Outro modelo de incapacidade é quando você viaja sozinho de avião. Enviam você, de rotina, para os serviços especiais antes do embarque. Fui só uma vez. Entrei na sala e vi, ali confinados, crianças desacompanhadas e idosos impossibilitados de tocarem suas cadeiras. Educadamente, perguntei: “Por que estou aqui?”. “Vamos embarcar todos juntos”, respondeu a funcionária. “Por quê?”, indaguei. “É a norma da empresa”, insistiu. “Agradeço a atenção de vocês, mas vou sair. Pretendo tomar um lanche e comprar um livro”. Passei pela porta e nunca mais apareci nos serviços especiais.
Enfim, historinhas vividas sobre atitudes preconceituosas. Não são agressivas na maioria das vezes, mas refletem como as pessoas nos enxergam. Pessoas incapazes de tomar uma decisão, infantis ou doentes é o pensamento embutido quando se veem diante de uma cadeira de rodas.

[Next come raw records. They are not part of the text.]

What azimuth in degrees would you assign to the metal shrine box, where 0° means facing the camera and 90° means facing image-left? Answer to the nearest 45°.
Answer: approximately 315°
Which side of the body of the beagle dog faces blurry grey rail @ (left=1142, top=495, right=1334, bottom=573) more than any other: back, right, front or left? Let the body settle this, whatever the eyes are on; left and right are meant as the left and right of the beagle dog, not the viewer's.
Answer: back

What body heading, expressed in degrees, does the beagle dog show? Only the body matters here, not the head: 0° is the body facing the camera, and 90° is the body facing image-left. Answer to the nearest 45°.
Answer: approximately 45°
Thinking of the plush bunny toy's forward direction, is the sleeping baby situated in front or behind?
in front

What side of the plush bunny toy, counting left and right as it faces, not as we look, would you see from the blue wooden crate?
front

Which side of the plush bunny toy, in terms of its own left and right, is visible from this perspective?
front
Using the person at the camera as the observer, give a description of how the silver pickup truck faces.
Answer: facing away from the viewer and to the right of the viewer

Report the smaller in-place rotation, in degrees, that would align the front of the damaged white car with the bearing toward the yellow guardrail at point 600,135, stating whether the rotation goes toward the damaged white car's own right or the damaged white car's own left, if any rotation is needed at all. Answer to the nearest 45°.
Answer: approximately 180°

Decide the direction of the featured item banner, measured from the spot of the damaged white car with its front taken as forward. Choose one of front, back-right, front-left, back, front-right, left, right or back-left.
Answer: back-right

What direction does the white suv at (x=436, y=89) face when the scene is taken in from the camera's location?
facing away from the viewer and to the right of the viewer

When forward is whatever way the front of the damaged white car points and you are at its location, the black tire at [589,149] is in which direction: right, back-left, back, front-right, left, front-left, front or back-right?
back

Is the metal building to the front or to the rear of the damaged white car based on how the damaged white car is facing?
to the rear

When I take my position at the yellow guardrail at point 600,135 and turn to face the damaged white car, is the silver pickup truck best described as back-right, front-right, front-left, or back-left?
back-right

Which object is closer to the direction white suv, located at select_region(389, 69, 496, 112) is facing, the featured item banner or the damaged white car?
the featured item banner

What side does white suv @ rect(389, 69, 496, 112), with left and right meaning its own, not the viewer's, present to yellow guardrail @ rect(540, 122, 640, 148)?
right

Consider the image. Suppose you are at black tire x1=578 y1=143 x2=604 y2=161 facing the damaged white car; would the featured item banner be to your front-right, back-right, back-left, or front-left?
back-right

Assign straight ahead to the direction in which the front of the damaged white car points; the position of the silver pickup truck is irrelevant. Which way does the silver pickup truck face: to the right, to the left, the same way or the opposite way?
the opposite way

Como mudar? Não sei. Escolhi esse caminho. A Lei Brasileira de Inclusão (LBI) resolveu explicar o óbvio. Não sou dono da verdade, mas me incomoda e me parece excessivo ter que explicar que nós também somos “humanos”.
O que diz a LBI, no seu artigo 6:
Art. 6º A deficiência não afeta a plena capacidade civil da pessoa, inclusive para:
I – casar-se e constituir união estável;
II – exercer direitos sexuais e reprodutivos;
III – exercer o direito de decidir sobre o número de filhos e de ter acesso a informações adequadas sobre reprodução e planejamento familiar;
IV – conservar sua fertilidade, sendo vedada a esterilização compulsória;
V – exercer o direito à família e à convivência familiar e comunitária; e
VI – exercer o direito à guarda, à tutela, à curatela e à adoção, como adotante ou adotando, em igualdade de oportunidades com as demais pessoas.